Prismatic Plumbago Enlarge
June 1. 1808. Publish’d by Ja.s Sowerby. London.
British Mineralogy
CCLXIX
Carbo ferriferum

Prismatic Plumbago

  • Class 1. Combustibles.
  • Order 1. Homogeneous.
  • Gen. 6. Carbon.
  • Syn.
    • Graphites plumbago. Linn. ed. 13. 3. 284.
    • Plombagine. De Lisle, 2. 500.
    • ————— Carbure de fer. De Born, 2. 395.
    • Phlogistiqu saturé de l’acide aérien. Plombagine, Sciagr. 2. 8.
    • Graphit. Emmerl. 2. 97.
    • Fer minéralisé par le Carbon. Daubenton, 49.
    • Carbon combined with one tenth or one eighth of its weight of Metallic Iron. Kirw. 2. 58.

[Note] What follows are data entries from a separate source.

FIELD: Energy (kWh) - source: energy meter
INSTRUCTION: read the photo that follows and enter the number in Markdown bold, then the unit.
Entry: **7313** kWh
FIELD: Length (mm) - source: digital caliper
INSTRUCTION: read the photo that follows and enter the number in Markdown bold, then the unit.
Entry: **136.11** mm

For this fine specimen we are obliged to the favour of G. B. Greenough, Esq., M.P. P.G.S., who had it from near Crumnock in Ayrshire, The shape and approach towards crystallization, if it may be so called, somewhat accords with some of the columnar stones*, of which the late Mr, Watt has with much philosophy given a valuable paper in the Philosophical Transactions for 1804. The formation of Basalt differs much from this, in which we have to account for the transverse joints or articulations, which do not so plainly appear in this; although there are some indications of separation in some parts, yet I would rather compare it to the separation usual to crystals of coals.—See Crystallography and British Mineralogy, tab, 48. The same form nearly remains even in the cinder of the common coal, if slowly burnt; so this resemblance may depend upon similar laws, having the same original atom or nucleus, if I may so call it.

This extraordinary substance is as yet new in this form to the mineralogical world, nor do we know of it as any other than a British production.

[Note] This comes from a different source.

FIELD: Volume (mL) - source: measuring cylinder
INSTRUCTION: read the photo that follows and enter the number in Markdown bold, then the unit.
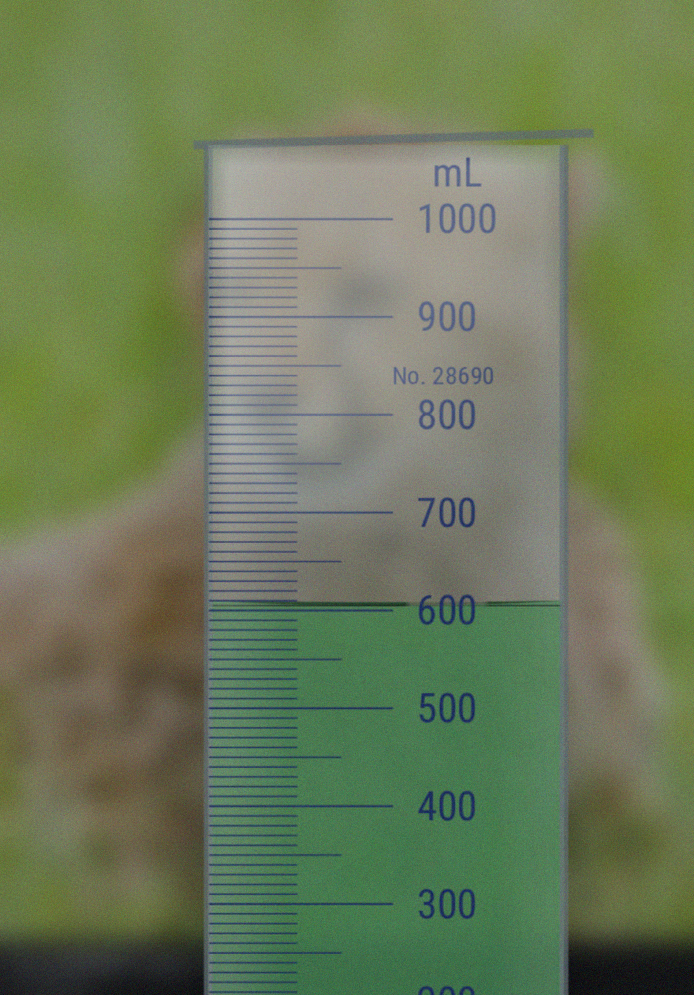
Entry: **605** mL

The specimen before us shows the probable varieties of this formation, from straight to curved, and are somewhat varied in the angles and number of them, in which it much resembles various Coals when partly burnt in a slow fire, which crack or divide into irregular columnar appearances, although larger and more expanded, somewhat agreeing also with the mineral coke—see tab. 192:—hut as they are also more compact, it may depend upon the substances around them preventing in a great measure their expansion, which would agree in some measure with the experiments made by the ingenious Sir James Hall.

A long time since I received a portion of columnar Glance Coal from a Dyke about ten miles from Wanlock-Head, by favour of G. Laing, Esq., which so nearly resembles this in structure and appearance, that thence we might suppose them the same thing; and Mr. Greenough has specimens which are more intermediate, some parts having Plumbago about them.

  • * A peculiar stone found in columnar forms, reaching many miles, at the Giant’s Causeway in Ireland and at many other places, of which more will be said hereafter.